Saved entries:
==*==

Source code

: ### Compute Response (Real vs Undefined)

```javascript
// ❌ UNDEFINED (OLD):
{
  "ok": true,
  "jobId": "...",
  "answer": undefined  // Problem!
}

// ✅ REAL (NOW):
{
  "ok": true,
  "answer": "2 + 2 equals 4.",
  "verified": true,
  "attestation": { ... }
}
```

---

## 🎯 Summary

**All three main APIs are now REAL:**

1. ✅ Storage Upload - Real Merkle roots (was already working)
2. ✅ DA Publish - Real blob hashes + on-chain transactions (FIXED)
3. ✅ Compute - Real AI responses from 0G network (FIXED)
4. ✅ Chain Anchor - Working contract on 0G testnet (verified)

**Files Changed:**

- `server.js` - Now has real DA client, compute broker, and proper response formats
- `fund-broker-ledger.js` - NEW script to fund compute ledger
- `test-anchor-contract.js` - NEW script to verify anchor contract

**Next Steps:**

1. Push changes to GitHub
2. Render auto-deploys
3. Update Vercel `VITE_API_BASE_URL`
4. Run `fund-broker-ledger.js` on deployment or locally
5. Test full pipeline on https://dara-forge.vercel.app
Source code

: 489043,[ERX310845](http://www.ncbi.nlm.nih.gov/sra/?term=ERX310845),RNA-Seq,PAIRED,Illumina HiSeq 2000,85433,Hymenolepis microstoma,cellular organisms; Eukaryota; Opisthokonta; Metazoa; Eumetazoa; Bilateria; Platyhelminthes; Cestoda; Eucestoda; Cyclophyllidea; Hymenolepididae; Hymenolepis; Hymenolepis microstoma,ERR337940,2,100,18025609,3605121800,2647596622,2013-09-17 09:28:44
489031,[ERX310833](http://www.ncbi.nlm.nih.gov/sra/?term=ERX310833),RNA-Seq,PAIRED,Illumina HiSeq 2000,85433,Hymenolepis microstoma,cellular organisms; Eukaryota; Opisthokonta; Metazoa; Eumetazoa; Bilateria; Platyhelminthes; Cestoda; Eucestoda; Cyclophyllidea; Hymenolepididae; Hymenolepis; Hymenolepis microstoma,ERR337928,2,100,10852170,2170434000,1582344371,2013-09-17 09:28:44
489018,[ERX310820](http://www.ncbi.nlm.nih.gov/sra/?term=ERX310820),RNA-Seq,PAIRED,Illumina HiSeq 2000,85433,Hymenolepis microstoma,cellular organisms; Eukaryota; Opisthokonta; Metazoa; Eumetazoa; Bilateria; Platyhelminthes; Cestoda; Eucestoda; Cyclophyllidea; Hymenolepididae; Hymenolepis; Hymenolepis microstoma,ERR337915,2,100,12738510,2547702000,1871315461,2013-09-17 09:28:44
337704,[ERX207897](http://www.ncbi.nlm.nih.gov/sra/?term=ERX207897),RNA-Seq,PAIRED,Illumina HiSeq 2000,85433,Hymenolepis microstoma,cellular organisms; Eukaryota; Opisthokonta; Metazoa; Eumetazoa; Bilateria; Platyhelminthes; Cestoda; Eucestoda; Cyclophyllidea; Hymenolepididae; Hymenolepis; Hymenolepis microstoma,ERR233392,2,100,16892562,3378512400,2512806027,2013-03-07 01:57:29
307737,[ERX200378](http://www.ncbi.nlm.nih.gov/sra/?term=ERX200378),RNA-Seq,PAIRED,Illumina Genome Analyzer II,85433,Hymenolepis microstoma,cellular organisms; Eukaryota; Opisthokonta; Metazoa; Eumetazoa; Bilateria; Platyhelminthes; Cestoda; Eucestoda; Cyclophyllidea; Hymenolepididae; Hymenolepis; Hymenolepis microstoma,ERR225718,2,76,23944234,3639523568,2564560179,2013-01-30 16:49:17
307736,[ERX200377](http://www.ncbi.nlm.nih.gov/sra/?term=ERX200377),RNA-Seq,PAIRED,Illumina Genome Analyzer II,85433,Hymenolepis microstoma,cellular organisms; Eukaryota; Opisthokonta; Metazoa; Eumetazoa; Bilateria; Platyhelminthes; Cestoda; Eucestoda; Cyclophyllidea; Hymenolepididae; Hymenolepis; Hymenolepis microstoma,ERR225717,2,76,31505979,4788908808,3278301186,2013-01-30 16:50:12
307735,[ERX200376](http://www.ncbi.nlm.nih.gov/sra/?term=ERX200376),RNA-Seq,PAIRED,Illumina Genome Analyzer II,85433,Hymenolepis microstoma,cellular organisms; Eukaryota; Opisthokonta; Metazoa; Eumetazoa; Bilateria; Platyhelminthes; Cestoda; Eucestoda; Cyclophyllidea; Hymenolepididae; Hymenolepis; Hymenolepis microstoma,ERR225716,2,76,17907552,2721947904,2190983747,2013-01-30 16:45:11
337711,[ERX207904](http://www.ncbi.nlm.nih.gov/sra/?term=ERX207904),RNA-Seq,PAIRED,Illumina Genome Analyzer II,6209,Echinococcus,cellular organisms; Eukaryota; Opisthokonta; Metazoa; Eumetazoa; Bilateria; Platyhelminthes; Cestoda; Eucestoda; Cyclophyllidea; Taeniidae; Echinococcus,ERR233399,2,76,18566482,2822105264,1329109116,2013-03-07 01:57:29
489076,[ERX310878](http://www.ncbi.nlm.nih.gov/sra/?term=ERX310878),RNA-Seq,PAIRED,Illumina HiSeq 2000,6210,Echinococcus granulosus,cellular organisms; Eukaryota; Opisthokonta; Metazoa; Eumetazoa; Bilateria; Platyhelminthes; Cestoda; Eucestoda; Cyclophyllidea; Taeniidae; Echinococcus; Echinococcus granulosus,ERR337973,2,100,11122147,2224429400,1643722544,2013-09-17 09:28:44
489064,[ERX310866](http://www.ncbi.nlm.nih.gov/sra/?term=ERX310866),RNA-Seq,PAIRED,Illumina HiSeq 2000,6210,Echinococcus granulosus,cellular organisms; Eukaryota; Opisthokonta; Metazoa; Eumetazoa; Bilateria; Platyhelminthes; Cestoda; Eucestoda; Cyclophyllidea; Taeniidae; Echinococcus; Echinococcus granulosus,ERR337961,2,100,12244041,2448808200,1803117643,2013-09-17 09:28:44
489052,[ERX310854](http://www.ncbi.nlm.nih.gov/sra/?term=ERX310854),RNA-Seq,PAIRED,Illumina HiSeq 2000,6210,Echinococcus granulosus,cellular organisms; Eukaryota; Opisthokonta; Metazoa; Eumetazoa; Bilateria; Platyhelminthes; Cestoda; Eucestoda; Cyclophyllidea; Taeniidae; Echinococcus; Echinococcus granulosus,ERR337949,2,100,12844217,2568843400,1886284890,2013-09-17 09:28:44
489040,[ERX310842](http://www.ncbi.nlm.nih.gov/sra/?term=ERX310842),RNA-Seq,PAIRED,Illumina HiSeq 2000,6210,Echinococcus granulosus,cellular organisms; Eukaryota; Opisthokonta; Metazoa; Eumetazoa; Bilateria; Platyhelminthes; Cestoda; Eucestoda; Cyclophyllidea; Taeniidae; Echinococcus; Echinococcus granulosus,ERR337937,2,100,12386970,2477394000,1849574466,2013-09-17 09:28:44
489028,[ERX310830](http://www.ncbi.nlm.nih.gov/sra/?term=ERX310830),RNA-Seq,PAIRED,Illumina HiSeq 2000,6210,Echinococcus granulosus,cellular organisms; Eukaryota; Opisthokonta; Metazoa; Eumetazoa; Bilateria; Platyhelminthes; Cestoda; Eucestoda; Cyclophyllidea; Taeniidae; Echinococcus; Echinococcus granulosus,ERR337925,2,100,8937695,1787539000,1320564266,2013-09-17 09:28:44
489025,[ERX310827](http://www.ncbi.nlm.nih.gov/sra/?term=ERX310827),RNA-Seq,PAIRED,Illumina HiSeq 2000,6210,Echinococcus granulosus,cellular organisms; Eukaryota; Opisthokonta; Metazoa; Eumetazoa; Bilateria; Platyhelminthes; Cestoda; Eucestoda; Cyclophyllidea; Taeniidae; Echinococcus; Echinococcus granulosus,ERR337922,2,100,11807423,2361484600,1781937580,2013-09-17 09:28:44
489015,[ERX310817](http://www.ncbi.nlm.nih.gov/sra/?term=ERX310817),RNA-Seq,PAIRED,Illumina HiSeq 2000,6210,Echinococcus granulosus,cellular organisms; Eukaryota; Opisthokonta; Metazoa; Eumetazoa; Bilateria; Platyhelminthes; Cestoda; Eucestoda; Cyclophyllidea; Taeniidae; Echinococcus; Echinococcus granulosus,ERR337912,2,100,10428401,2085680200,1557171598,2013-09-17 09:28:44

==*==

WORK REQUIRED: Reproduce only the lines above spanning from the line containing "fund compute ledger" through the line containing "deployment or locally", word for word.

COMPLETED TASK:
- `fund-broker-ledger.js` - NEW script to fund compute ledger
- `test-anchor-contract.js` - NEW script to verify anchor contract

**Next Steps:**

1. Push changes to GitHub
2. Render auto-deploys
3. Update Vercel `VITE_API_BASE_URL`
4. Run `fund-broker-ledger.js` on deployment or locally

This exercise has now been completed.